O segundo pilar da Agenda 2010 é o adiamento da idade de aposentadoria de 63 para 65 anos, chegando a 67 em 2017, e a reforma do sistema de saúde, com uma elevação das contribuições dos trabalhadores e uma taxa fixa para os pacientes. Tudo isso acompanhado de uma redução do imposto de renda para pessoa física. Os sindicatos alemães receberam as reformas de Hartz com ira e manifestações, embora depois tenham admitido que o plano salvou milhões de pessoas do desemprego. Mas os críticos recordam que o número de pobres não para de aumentar há 10 anos, e que o índice de pobreza chegou em 2012 a 15,2%. Depois de aprovar suas reformas, Schröder perdeu as eleições para Angela Merkel, que foi reeleita em setembro deste ano e governa agora em coalizão com os sociais-democratas.

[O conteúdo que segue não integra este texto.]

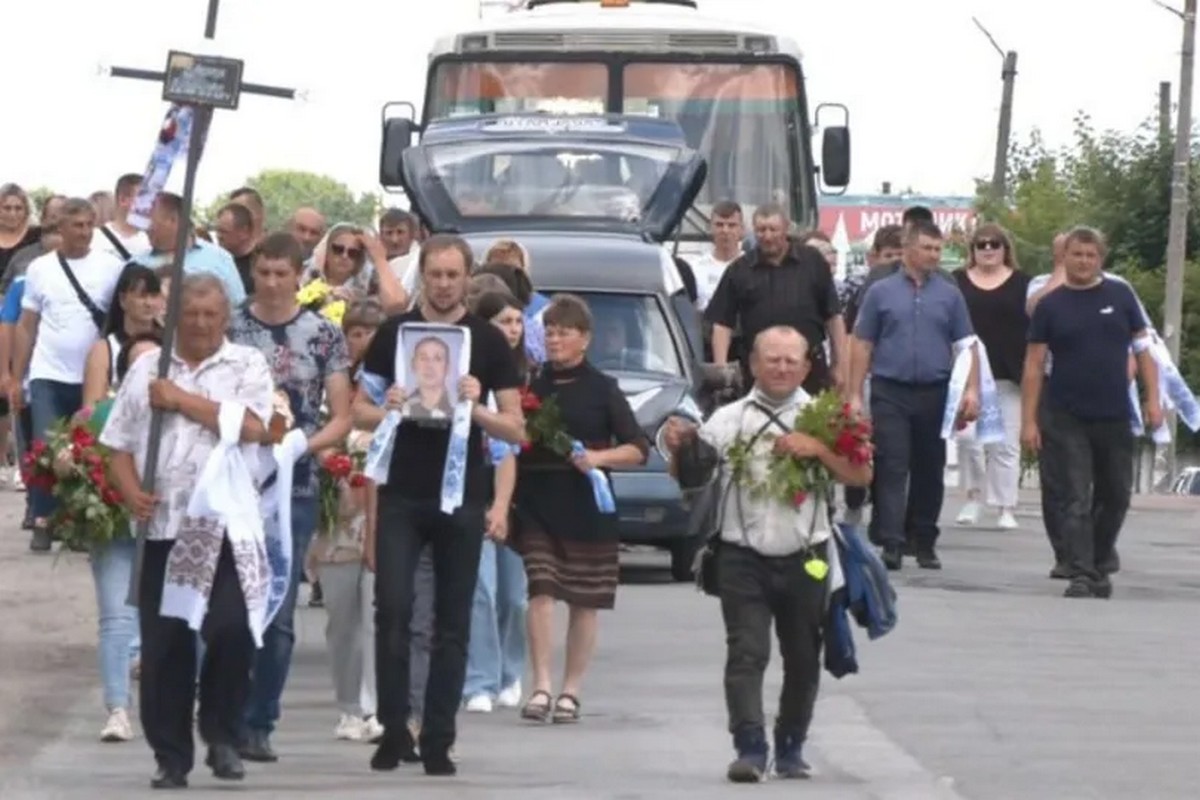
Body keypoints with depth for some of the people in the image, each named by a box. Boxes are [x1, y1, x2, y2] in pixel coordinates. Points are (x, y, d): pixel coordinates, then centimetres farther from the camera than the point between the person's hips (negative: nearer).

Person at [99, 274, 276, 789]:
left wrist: (182, 399, -8)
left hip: (228, 526, -3)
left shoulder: (247, 366, 5)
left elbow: (251, 428, -12)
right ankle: (171, 757, 12)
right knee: (164, 644, 2)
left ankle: (220, 732, 7)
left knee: (231, 628, -15)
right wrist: (131, 493, -7)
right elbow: (119, 444, 12)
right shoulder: (147, 369, 13)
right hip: (164, 526, 3)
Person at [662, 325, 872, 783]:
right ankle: (750, 748, -16)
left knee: (803, 660, 11)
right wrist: (678, 448, -18)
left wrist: (818, 449, -14)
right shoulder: (731, 418, 3)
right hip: (744, 557, -1)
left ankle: (790, 749, 25)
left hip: (804, 559, 2)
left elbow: (860, 476, -1)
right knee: (746, 654, -11)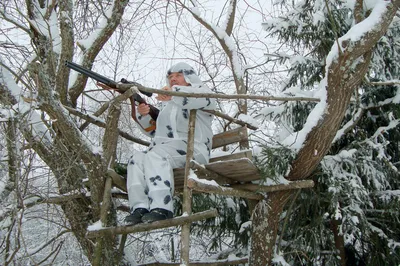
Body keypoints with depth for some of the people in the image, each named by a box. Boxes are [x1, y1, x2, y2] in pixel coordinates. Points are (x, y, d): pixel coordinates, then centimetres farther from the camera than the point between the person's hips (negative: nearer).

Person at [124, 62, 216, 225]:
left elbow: (206, 98, -13)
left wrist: (174, 93, -27)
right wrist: (143, 115, 9)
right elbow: (153, 130, 32)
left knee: (156, 154, -33)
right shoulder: (166, 103, 38)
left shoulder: (199, 89, 15)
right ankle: (140, 208, -32)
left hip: (193, 148, -7)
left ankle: (162, 208, -44)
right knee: (137, 159, -20)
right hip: (164, 148, 7)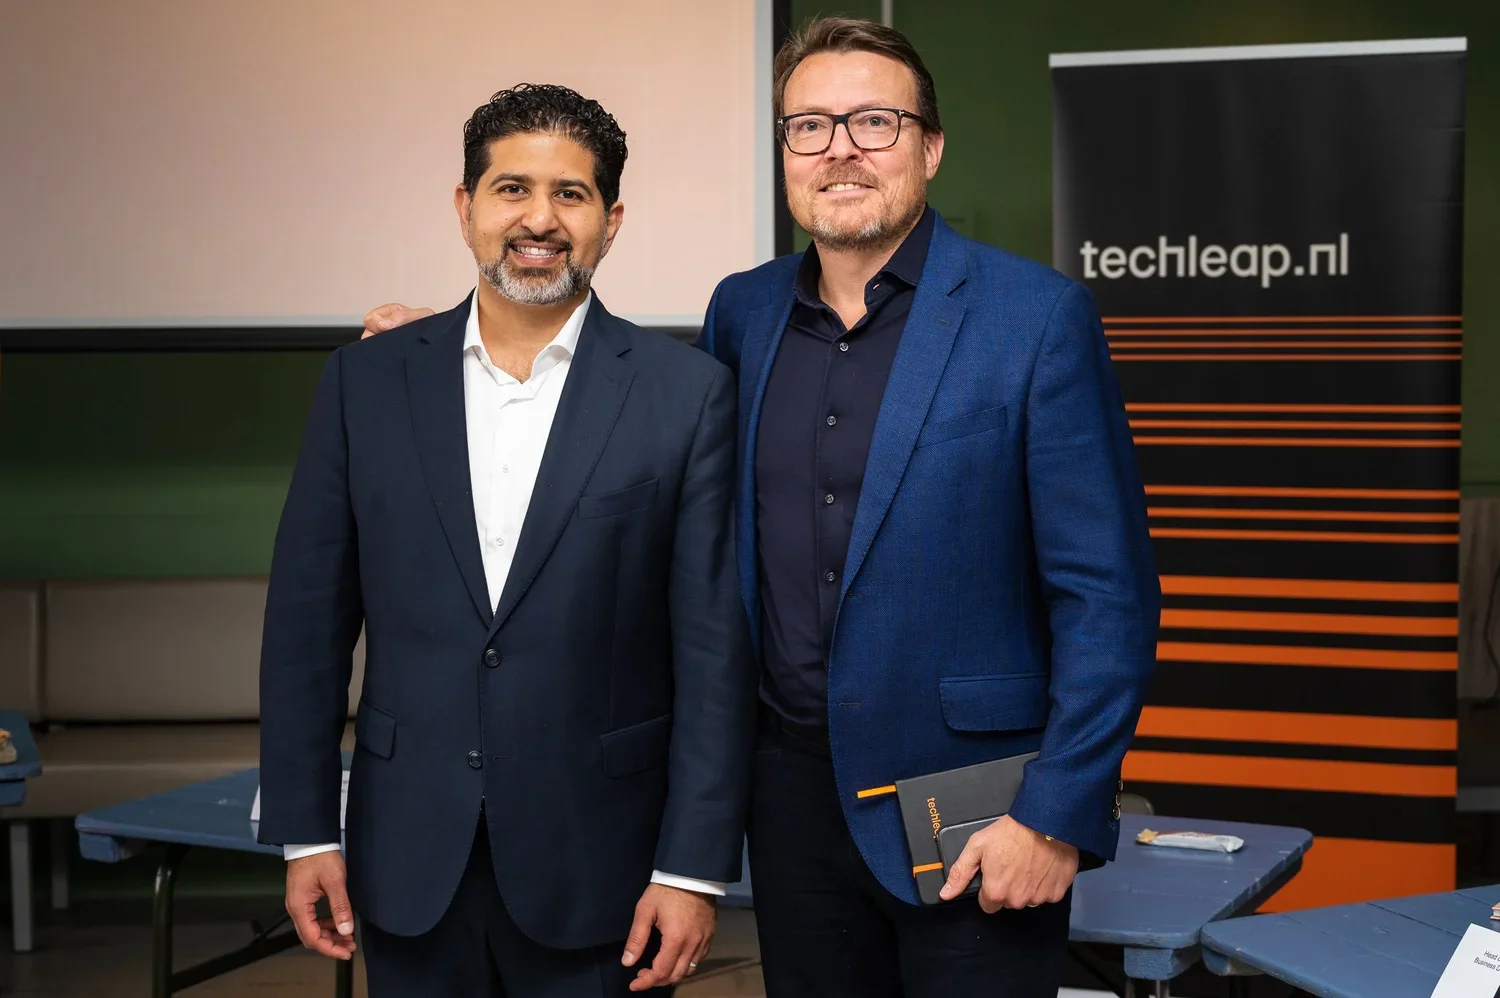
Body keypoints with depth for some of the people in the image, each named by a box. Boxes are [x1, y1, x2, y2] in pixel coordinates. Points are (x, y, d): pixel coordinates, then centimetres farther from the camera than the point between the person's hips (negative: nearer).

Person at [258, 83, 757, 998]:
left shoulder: (685, 392, -5)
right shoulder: (367, 382, 3)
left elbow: (715, 649, -6)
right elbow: (308, 621, 5)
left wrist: (695, 868, -8)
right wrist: (305, 832, 3)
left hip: (597, 867, -2)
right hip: (410, 865, 2)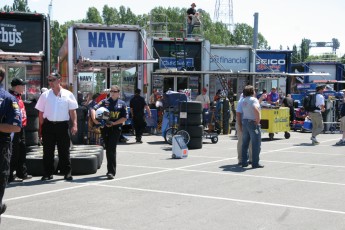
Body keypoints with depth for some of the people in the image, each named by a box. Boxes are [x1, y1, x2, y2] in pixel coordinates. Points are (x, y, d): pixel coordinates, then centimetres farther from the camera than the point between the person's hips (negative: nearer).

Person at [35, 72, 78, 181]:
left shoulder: (68, 95, 3)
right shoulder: (45, 95, 6)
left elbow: (72, 111, 3)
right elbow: (41, 113, 8)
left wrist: (74, 124, -7)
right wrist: (41, 128, 2)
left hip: (62, 125, -1)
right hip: (48, 125, 1)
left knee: (64, 150, 3)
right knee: (48, 151, 4)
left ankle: (67, 173, 10)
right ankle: (48, 173, 12)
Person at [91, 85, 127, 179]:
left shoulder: (122, 104, 6)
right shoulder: (104, 102, 7)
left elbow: (124, 118, 0)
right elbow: (94, 109, -4)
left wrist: (113, 123, -12)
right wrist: (94, 119, -22)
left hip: (115, 128, -3)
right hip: (104, 128, 3)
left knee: (111, 149, -11)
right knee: (108, 149, 13)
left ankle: (111, 172, -12)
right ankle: (110, 169, 29)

Acusado por diferentes analistas de ter dado uma guinada à direita, ao abraçar teses contrárias às que defendeu em campanha e fazer a mesma política que Nicolas Sarkozy, Hollande soube nesta segunda-feira que já descumpriu sua promessa de reverter a curva de desemprego antes do fim de 2013. Os dados oficiais afirmam que o desemprego em números absolutos aumentou 177.800 pessoas em 2013, e que já há 3,3 milhões de indivíduos economicamente ativos sem qualquer atividade, um novo recorde histórico.

De Ancara, o presidente se limitou a salientar que “sem um crescimento forte, a taxa de desemprego não diminuirá”, e estimulou os agentes sociais a assinarem o “pacto de responsabilidade”. Mas o diálogo social começou na segunda-feira em Paris com péssimas notícias e diferenças profundas entre a entidade patronal e os sindicatos. Os empresários pediram ao Governo que duplique a oferta de redução de custos trabalhistas para 199 bilhões de reais. Os sindicatos exigem contrapartidas prévias que ninguém parece disposto a garantir.

Poderá o impopular Hollande operar o milagre de transformar a França em uma nova Alemanha? Segundo o editorial de hoje do Le Monde, o grande compromisso social que o presidente espera promover “pressupõe uma mudança de mentalidade, ou melhor, uma revolução cultural, que hoje em dia parece inalcançável”.